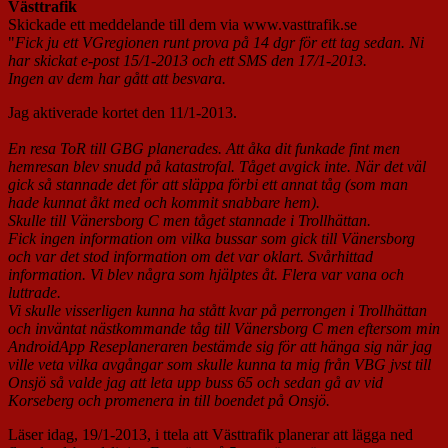
Västtrafik
Skickade ett meddelande till dem via www.vasttrafik.se
"
Fick ju ett VGregionen runt prova på 14 dgr för ett tag sedan. Ni
har skickat e-post 15/1-2013 och ett SMS den 17/1-2013.
Ingen av dem har gått att besvara.
Jag aktiverade kortet den 11/1-2013.
En resa ToR till GBG planerades. Att åka dit funkade fint men
hemresan blev snudd på katastrofal. Tåget avgick inte. När det väl
gick så stannade det för att släppa förbi ett annat tåg (som man
hade kunnat åkt med och kommit snabbare hem).
Skulle till Vänersborg C men tåget stannade i Trollhättan.
Fick ingen information om vilka bussar som gick till Vänersborg
och var det stod information om det var oklart. Svårhittad
information. Vi blev några som hjälptes åt. Flera var vana och
luttrade.
Vi skulle visserligen kunna ha stått kvar på perrongen i Trollhättan
och inväntat nästkommande tåg till Vänersborg C men eftersom min
AndroidApp Reseplaneraren bestämde sig för att hänga sig när jag
ville veta vilka avgångar som skulle kunna ta mig från VBG jvst till
Onsjö så valde jag att leta upp buss 65 och sedan gå av vid
Korseberg och promenera in till boendet på Onsjö.
Läser idag, 19/1-2013, i ttela att Västtrafik planerar att lägga ned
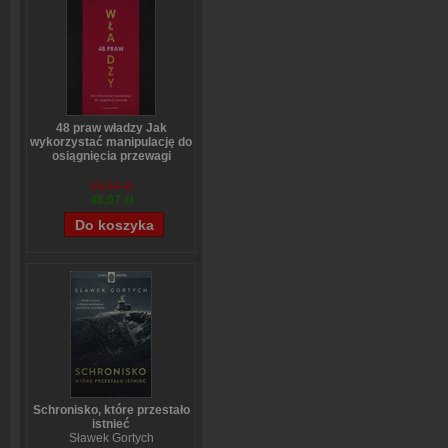
48 praw władzy Jak
wykorzystać manipulację do
osiągnięcia przewagi
Robert Greene
59,84 zł
48,07 zł
Schronisko, które przestało
istnieć
Sławek Gortych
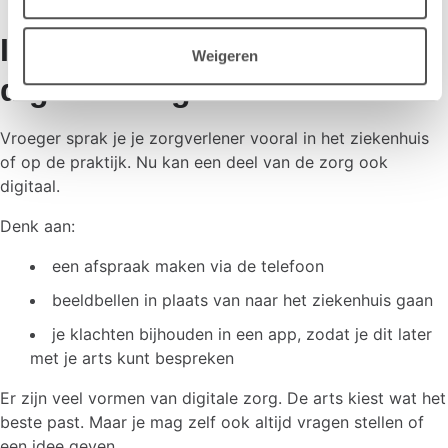
Ik en mijn zorgverlener en
Weigeren
digitale zorg
Vroeger sprak je je zorgverlener vooral in het ziekenhuis
of op de praktijk. Nu kan een deel van de zorg ook
digitaal.
Denk aan:
een afspraak maken via de telefoon
beeldbellen in plaats van naar het ziekenhuis gaan
je klachten bijhouden in een app, zodat je dit later
met je arts kunt bespreken
Er zijn veel vormen van digitale zorg. De arts kiest wat het
beste past. Maar je mag zelf ook altijd vragen stellen of
een idee geven.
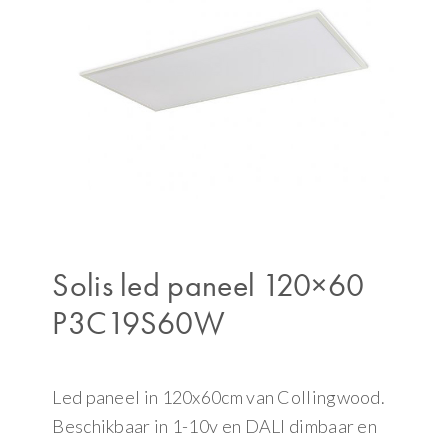
Solis led paneel 120×60
P3C19S60W
Led paneel in 120x60cm van Collingwood.
Beschikbaar in 1-10v en DALI dimbaar en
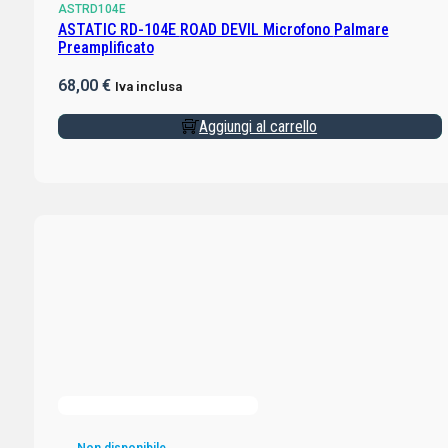
ASTRD104E
ASTATIC RD-104E ROAD DEVIL Microfono Palmare
Preamplificato
68,00
€
Iva inclusa
Aggiungi al carrello
Non disponibile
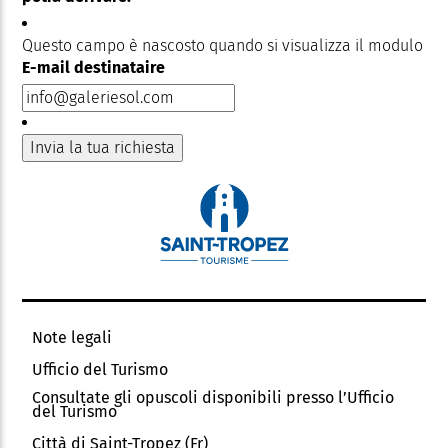
Questo campo è nascosto quando si visualizza il modulo
E-mail destinataire
Note legali
Ufficio del Turismo
Consultate gli opuscoli disponibili presso l’Ufficio
del Turismo
Città di Saint-Tropez (Fr)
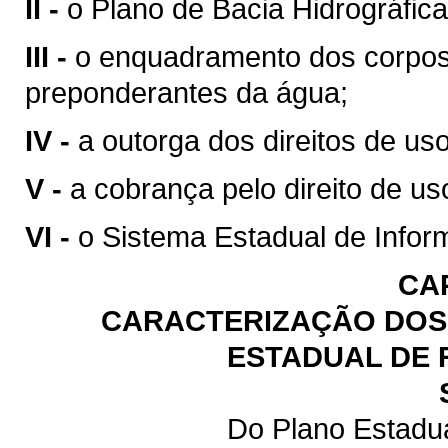
II -
o Plano de Bacia Hidrográfica
III -
o enquadramento dos corpos
preponderantes da água;
IV -
a outorga dos direitos de us
V -
a cobrança pelo direito de us
VI -
o Sistema Estadual de Infor
CA
CARACTERIZAÇÃO DOS 
ESTADUAL DE 
Do Plano Estadu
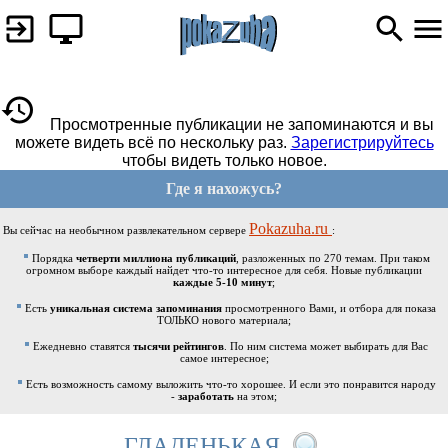
Просмотренные публикации не запоминаются и вы
можете видеть всё по нескольку раз.
Зарегистрируйтесь
чтобы видеть только новое.
Где я нахожусь?
Pokazuha.ru
Вы сейчас на необычном развлекательном сервере
:
Порядка
четверти миллиона публикаций
, разложенных по 270 темам. При таком
огромном выборе каждый найдет что-то интересное для себя. Новые публикации
каждые 5-10 минут
;
Есть
уникальная система запоминания
просмотренного Вами, и отбора для показа
ТОЛЬКО нового материала;
Ежедневно ставятся
тысячи рейтингов
. По ним система может выбирать для Вас
самое интересное;
Есть возможность самому выложить что-то хорошее. И если это понравится народу
-
заработать
на этом;
ГЛАДЕНЬКАЯ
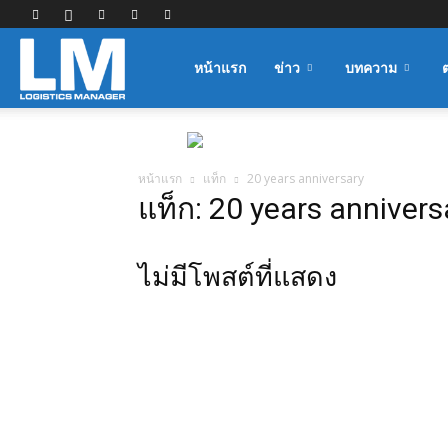
Logistics
หน้าแรก
ข่าว
บทความ
Manager
หน้าแรก
แท็ก
20 years anniversary
แท็ก: 20 years annivers
ไม่มีโพสต์ที่แสดง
---------------
Print out the entries once more, unchanged. No pictures.

Västtrafik
Skickade ett meddelande till dem via www.vasttrafik.se
"
Fick ju ett VGregionen runt prova på 14 dgr för ett tag sedan. Ni
har skickat e-post 15/1-2013 och ett SMS den 17/1-2013.
Ingen av dem har gått att besvara.
Jag aktiverade kortet den 11/1-2013.
En resa ToR till GBG planerades. Att åka dit funkade fint men
hemresan blev snudd på katastrofal. Tåget avgick inte. När det väl
gick så stannade det för att släppa förbi ett annat tåg (som man
hade kunnat åkt med och kommit snabbare hem).
Skulle till Vänersborg C men tåget stannade i Trollhättan.
Fick ingen information om vilka bussar som gick till Vänersborg
och var det stod information om det var oklart. Svårhittad
information. Vi blev några som hjälptes åt. Flera var vana och
luttrade.
Vi skulle visserligen kunna ha stått kvar på perrongen i Trollhättan
och inväntat nästkommande tåg till Vänersborg C men eftersom min
AndroidApp Reseplaneraren bestämde sig för att hänga sig när jag
ville veta vilka avgångar som skulle kunna ta mig från VBG jvst till
Onsjö så valde jag att leta upp buss 65 och sedan gå av vid
Korseberg och promenera in till boendet på Onsjö.
Läser idag, 19/1-2013, i ttela att Västtrafik planerar att lägga ned
48 praw władzy Jak
wykorzystać manipulację do
osiągnięcia przewagi
Robert Greene
59,84 zł
48,07 zł
Schronisko, które przestało
istnieć
Sławek Gortych
Ik en mijn zorgverlener en
Weigeren
digitale zorg
Vroeger sprak je je zorgverlener vooral in het ziekenhuis
of op de praktijk. Nu kan een deel van de zorg ook
digitaal.
Denk aan:
een afspraak maken via de telefoon
beeldbellen in plaats van naar het ziekenhuis gaan
je klachten bijhouden in een app, zodat je dit later
met je arts kunt bespreken
Er zijn veel vormen van digitale zorg. De arts kiest wat het
beste past. Maar je mag zelf ook altijd vragen stellen of
een idee geven.
Solis led paneel 120×60
P3C19S60W
Led paneel in 120x60cm van Collingwood.
Beschikbaar in 1-10v en DALI dimbaar en
ASTRD104E
ASTATIC RD-104E ROAD DEVIL Microfono Palmare
Preamplificato
68,00
€
Iva inclusa
Aggiungi al carrello
Non disponibile
Questo campo è nascosto quando si visualizza il modulo
E-mail destinataire
Note legali
Ufficio del Turismo
Consultate gli opuscoli disponibili presso l’Ufficio
del Turismo
Città di Saint-Tropez (Fr)
II -
o Plano de Bacia Hidrográfica
III -
o enquadramento dos corpos
preponderantes da água;
IV -
a outorga dos direitos de us
V -
a cobrança pelo direito de us
VI -
o Sistema Estadual de Infor
CA
CARACTERIZAÇÃO DOS 
ESTADUAL DE 
Do Plano Estadu
Просмотренные публикации не запоминаются и вы
можете видеть всё по нескольку раз.
Зарегистрируйтесь
чтобы видеть только новое.
Где я нахожусь?
Pokazuha.ru
Вы сейчас на необычном развлекательном сервере
:
Порядка
четверти миллиона публикаций
, разложенных по 270 темам. При таком
огромном выборе каждый найдет что-то интересное для себя. Новые публикации
каждые 5-10 минут
;
Есть
уникальная система запоминания
просмотренного Вами, и отбора для показа
ТОЛЬКО нового материала;
Ежедневно ставятся
тысячи рейтингов
. По ним система может выбирать для Вас
самое интересное;
Есть возможность самому выложить что-то хорошее. И если это понравится народу
-
заработать
на этом;
ГЛАДЕНЬКАЯ
Logistics
หน้าแรก
ข่าว
บทความ
Manager
หน้าแรก
แท็ก
20 years anniversary
แท็ก: 20 years annivers
ไม่มีโพสต์ที่แสดง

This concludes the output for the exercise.